According to information from the UK’s National Health Service, in 2011, almost 331,500 people in the UK were diagnosed with cancer, and more than one in three people are expected to develop some form of cancer during their lifetime. The odds are stacked against us: if it doesn’t get you, it will most likely get someone close to you. And if it does, all you can do is be by their bedside, hold their hand tightly and let them know that they are loved; even on the days when they are vomiting and you want to bury your head in the sand, or when they stare blankly at a wall pretending they are too far gone to hear you. For the people left behind, the word cancer rings in the ears whenever it’s mentioned. Paranoia, questions of religion, and a sense of impending doom ensue, for a time.

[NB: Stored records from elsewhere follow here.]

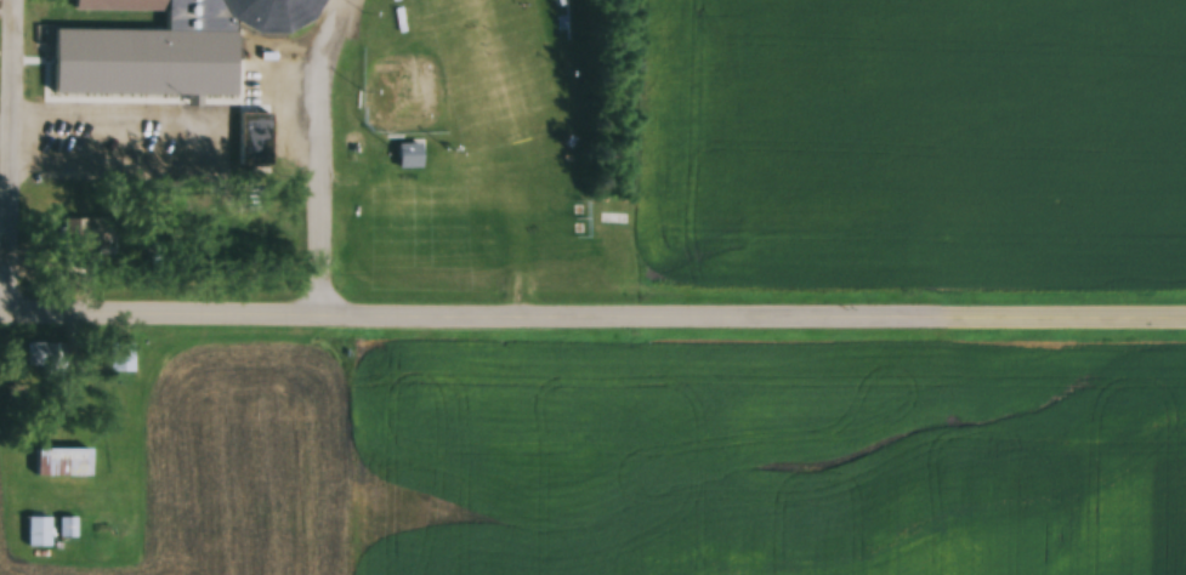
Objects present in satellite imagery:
road: (331, 26)
building: (157, 50)
park: (485, 75)
road: (312, 85)
park: (396, 91)
building: (252, 139)
road: (307, 221)
road: (593, 325)
building: (120, 357)
building: (45, 358)
building: (62, 462)
building: (65, 528)
building: (37, 532)

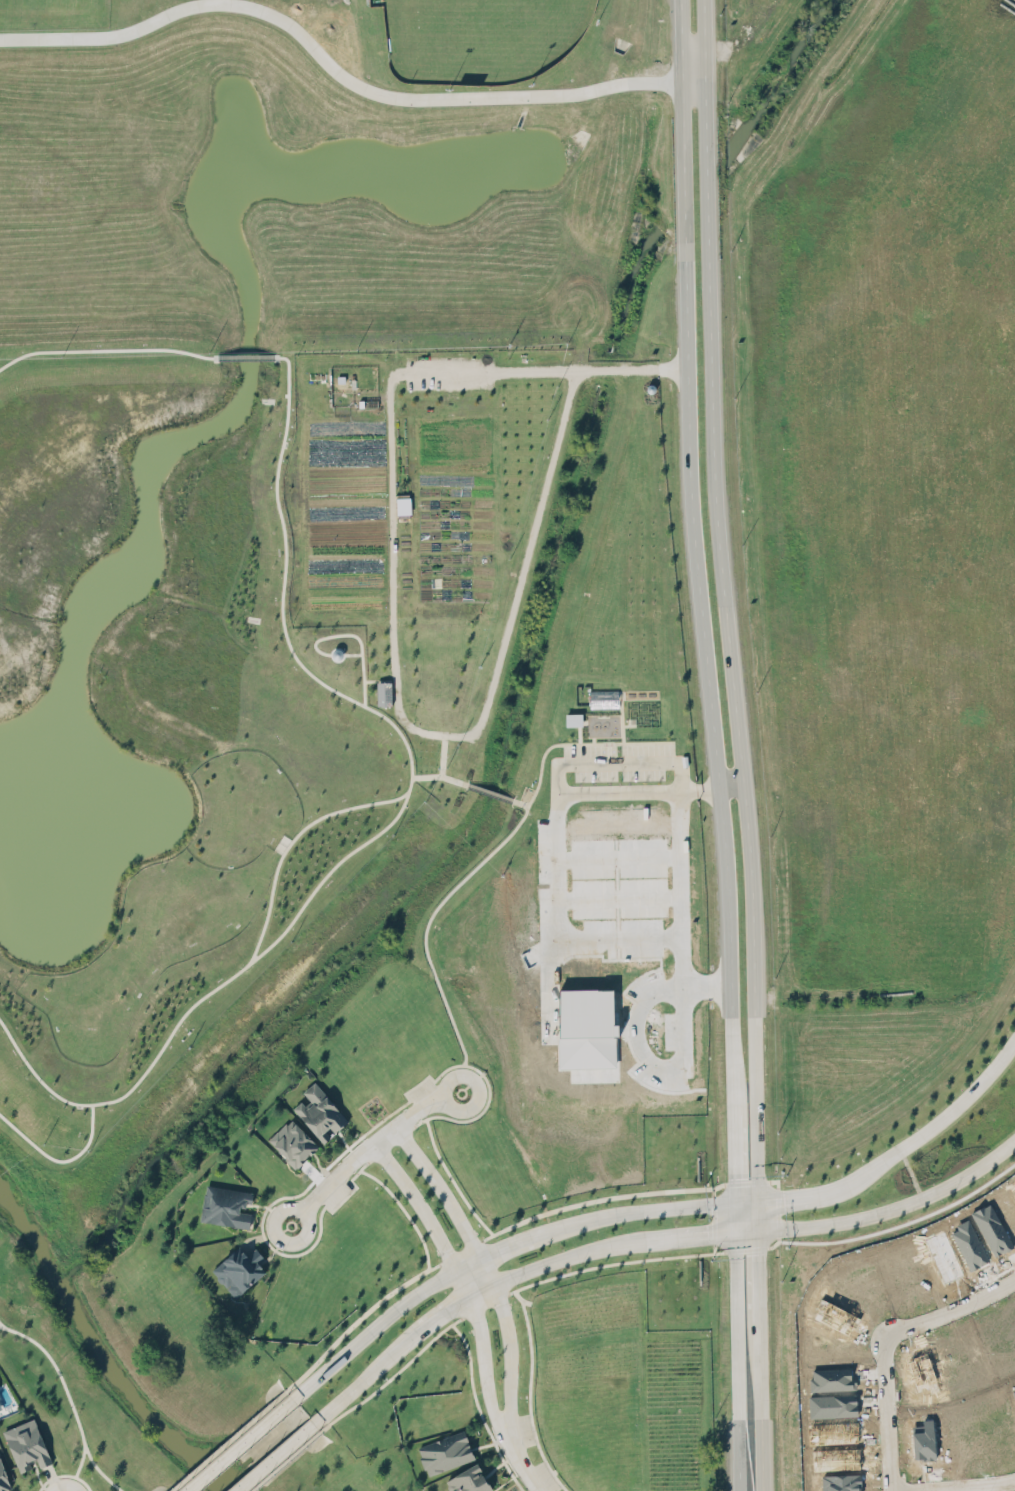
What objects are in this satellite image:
park: (55, 10)
park: (482, 38)
road: (681, 74)
road: (704, 74)
road: (338, 76)
road: (106, 300)
road: (540, 367)
crop: (418, 500)
road: (286, 542)
road: (701, 620)
road: (333, 635)
building: (332, 656)
storage tank: (332, 656)
road: (356, 668)
road: (733, 675)
road: (327, 685)
building: (384, 693)
building: (603, 698)
building: (573, 719)
road: (389, 731)
road: (457, 736)
parking lot: (618, 771)
road: (443, 776)
road: (732, 779)
road: (558, 787)
road: (493, 792)
road: (515, 798)
road: (451, 888)
road: (558, 926)
road: (216, 988)
road: (645, 1001)
building: (319, 1112)
road: (477, 1113)
road: (941, 1118)
building: (293, 1143)
road: (390, 1143)
road: (367, 1148)
road: (736, 1161)
traffic signals: (737, 1174)
road: (456, 1182)
road: (746, 1183)
road: (711, 1189)
road: (805, 1193)
road: (289, 1195)
traffic signals: (784, 1196)
road: (602, 1197)
road: (748, 1200)
building: (226, 1206)
road: (895, 1208)
road: (652, 1210)
road: (777, 1210)
road: (406, 1217)
road: (712, 1217)
road: (702, 1234)
traffic signals: (705, 1234)
road: (509, 1242)
road: (774, 1242)
road: (713, 1246)
road: (746, 1247)
road: (461, 1251)
traffic signals: (760, 1253)
road: (568, 1257)
road: (615, 1263)
road: (482, 1265)
road: (760, 1269)
building: (239, 1271)
road: (458, 1276)
road: (484, 1303)
road: (444, 1314)
road: (351, 1325)
road: (371, 1330)
road: (884, 1342)
river: (102, 1349)
road: (738, 1361)
road: (389, 1378)
road: (357, 1385)
crop: (620, 1390)
road: (57, 1392)
road: (530, 1394)
building: (1, 1402)
building: (0, 1406)
road: (478, 1407)
road: (763, 1415)
road: (223, 1438)
road: (239, 1444)
building: (29, 1446)
building: (445, 1452)
road: (275, 1456)
road: (518, 1459)
road: (283, 1460)
road: (92, 1472)
building: (4, 1474)
road: (56, 1477)
building: (468, 1480)
road: (63, 1481)
road: (969, 1484)
road: (54, 1486)

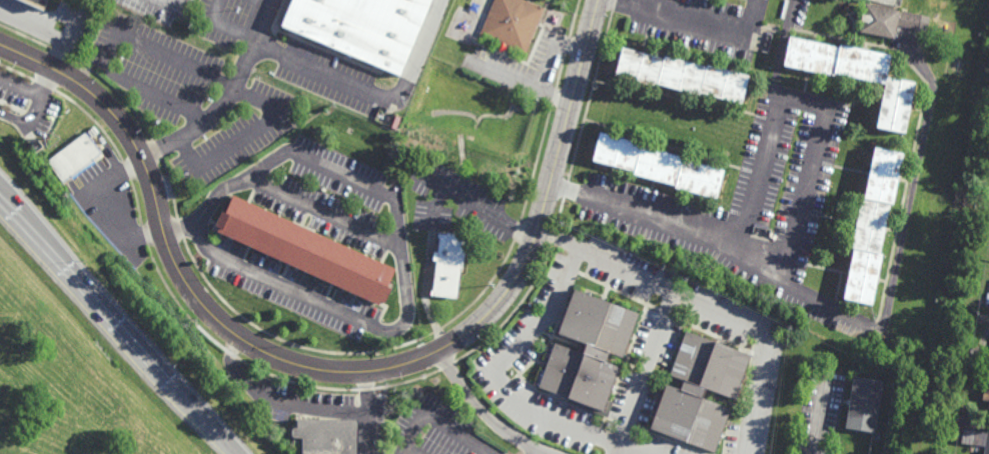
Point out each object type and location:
road: (266, 1)
building: (40, 2)
road: (160, 10)
building: (886, 21)
road: (697, 23)
building: (511, 24)
road: (222, 27)
building: (360, 28)
road: (44, 30)
road: (782, 47)
road: (552, 50)
road: (196, 69)
building: (680, 76)
building: (855, 76)
road: (520, 80)
road: (20, 87)
road: (376, 94)
road: (39, 97)
road: (228, 97)
road: (812, 102)
road: (14, 116)
building: (80, 154)
building: (658, 164)
road: (109, 205)
road: (476, 207)
road: (438, 209)
road: (324, 214)
building: (871, 223)
building: (305, 247)
road: (400, 249)
road: (606, 260)
building: (446, 262)
road: (120, 319)
road: (853, 320)
road: (763, 344)
building: (587, 348)
road: (338, 371)
road: (643, 373)
road: (498, 380)
building: (699, 390)
building: (985, 393)
road: (277, 401)
building: (863, 403)
building: (988, 408)
road: (366, 412)
road: (484, 412)
road: (820, 415)
road: (439, 421)
building: (326, 435)
building: (976, 437)
road: (410, 451)
road: (539, 452)

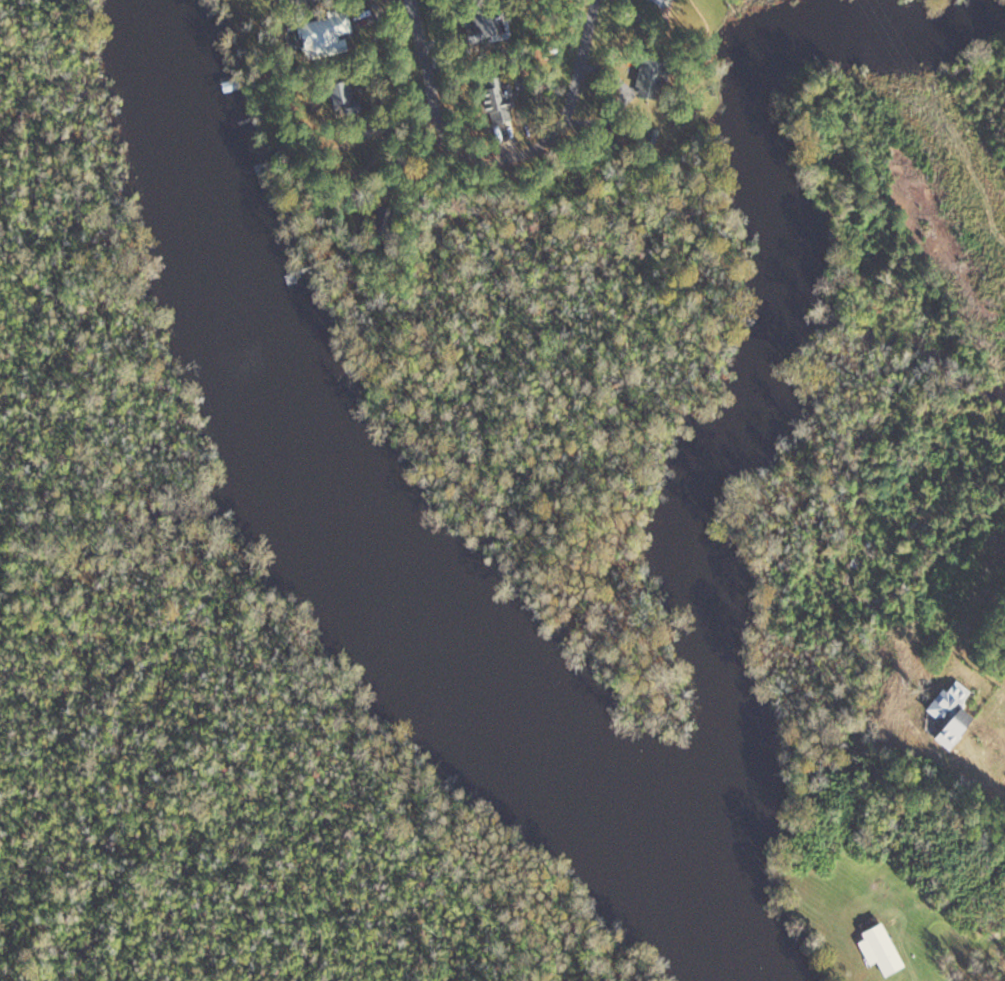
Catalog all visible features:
building: (488, 26)
building: (323, 34)
road: (423, 73)
building: (651, 79)
building: (228, 84)
building: (341, 94)
building: (496, 99)
road: (556, 125)
building: (950, 714)
building: (879, 946)

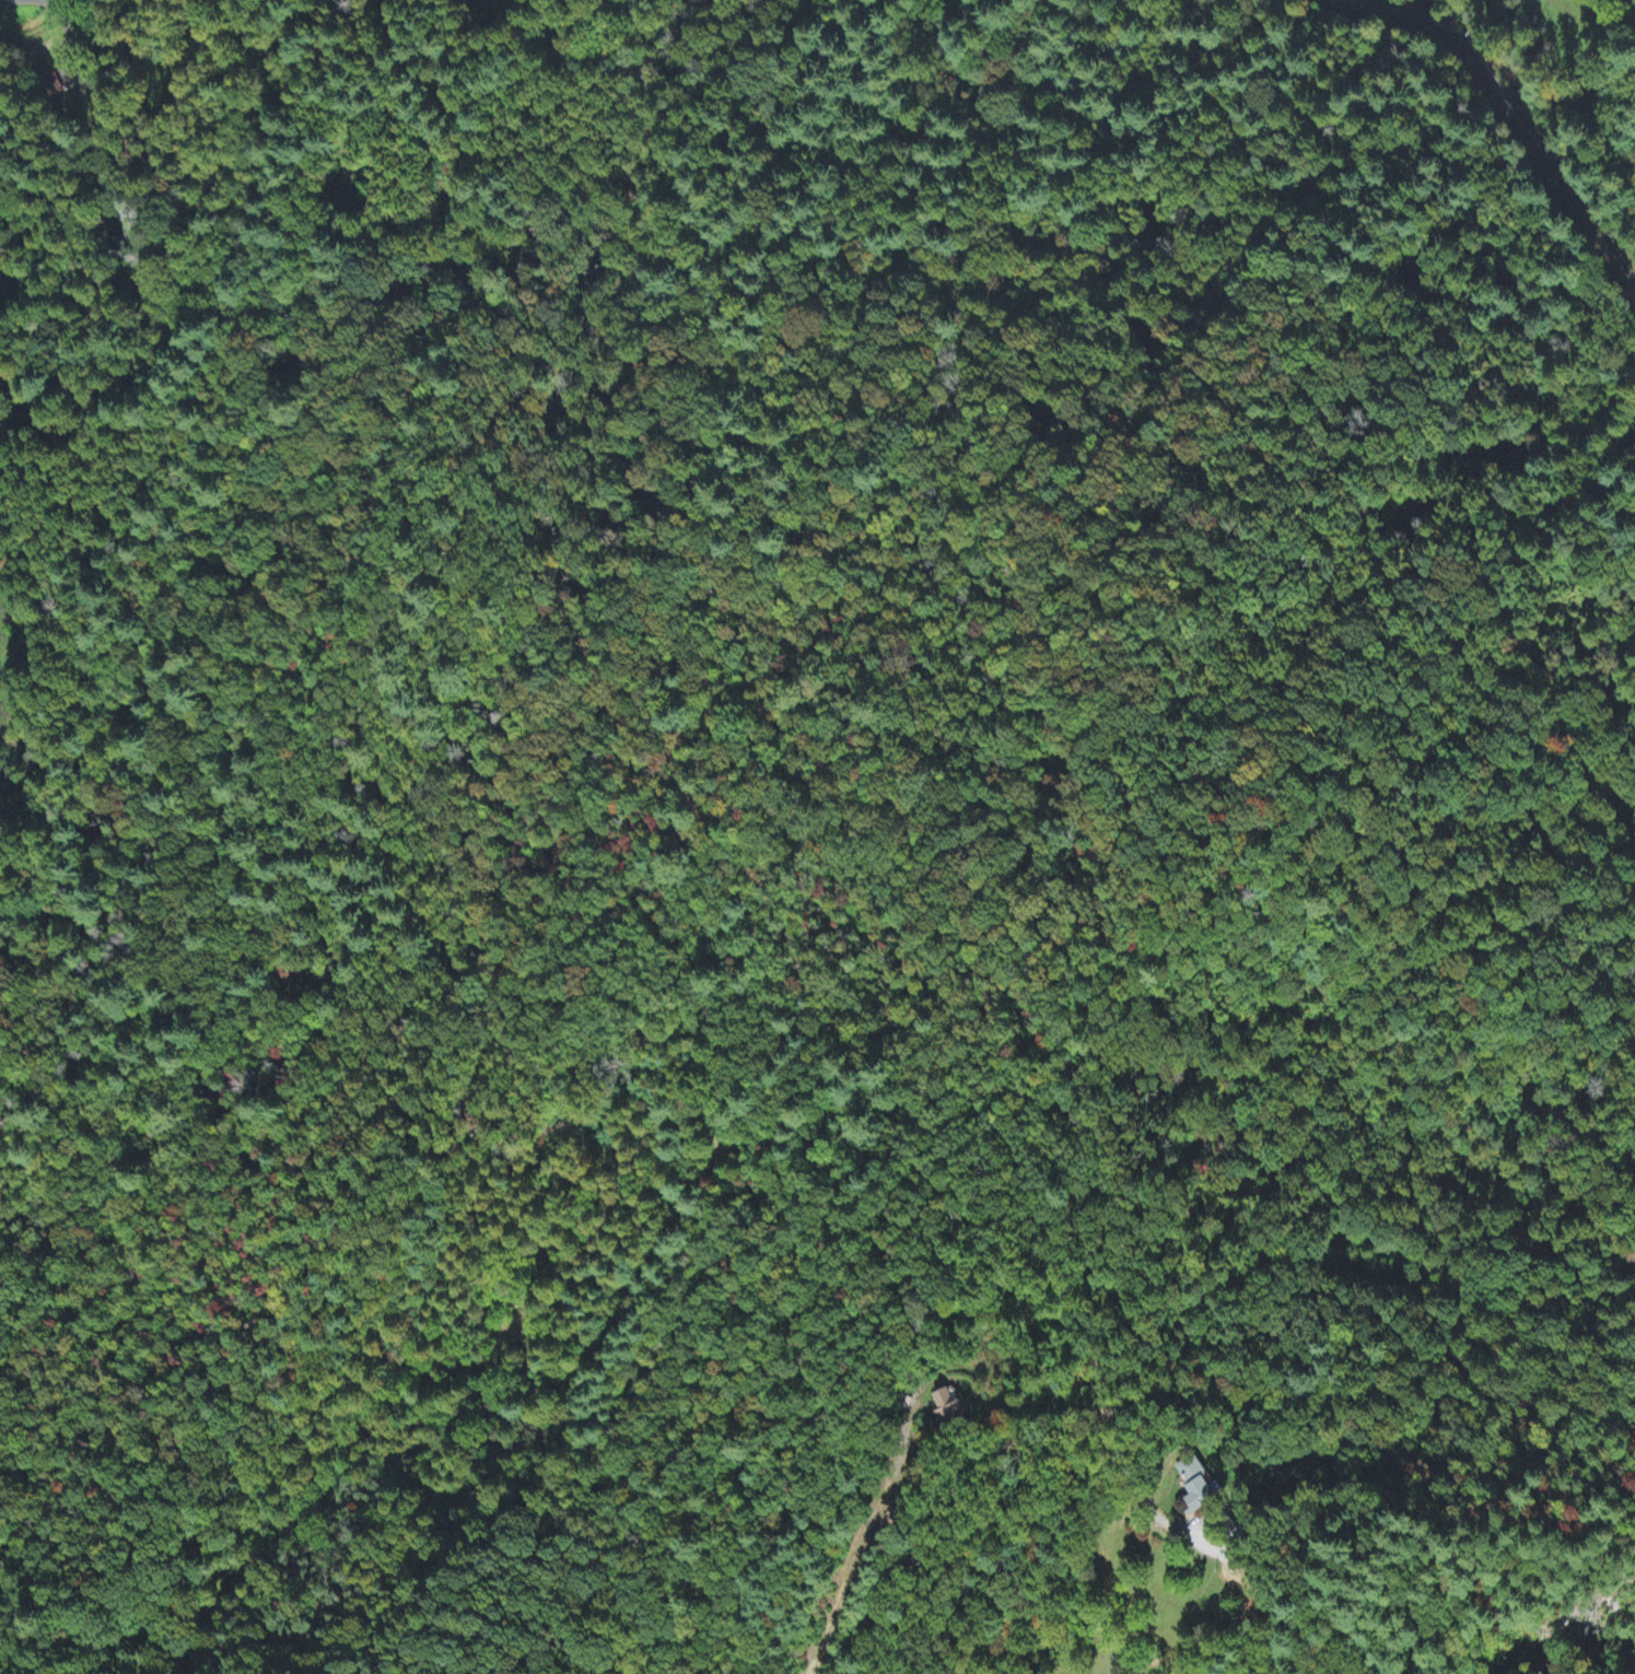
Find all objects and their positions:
road: (648, 1055)
building: (954, 1407)
building: (1202, 1489)
road: (948, 1538)
road: (1247, 1633)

So, how can we escape it? Or are we powerless against this all too common disease?
Around 5-10% of cancers are inherited through genetics, which means that 90-95% of cancer cases are actually a result of environmental factors—not only pollution but obesity, tobacco, stress and a general lack of physical activity. For all our ‘progress’, we live in a world where our lifestyles are literally killing us. The best we can do is to get ourselves into shape, take care of our environments and what we put into them, and take all the opportunities that are available to us for free cancer screening.
The future may not be bleak for us, though. According to Edward J. Benz, Jr., MD speaking to the UK’s Stand Up to Cancer campaign on its website, there is an “increasing survival rates for a variety of cancers. Thirty years ago, the five-year survival rate for cancers in general was less than 50 percent. Today, it is higher than 66 percent”. He goes on to explain that what is needed is collaboration between experts in different scientific fields but adds that the “elements of future breakthroughs are steadily coming into sight”.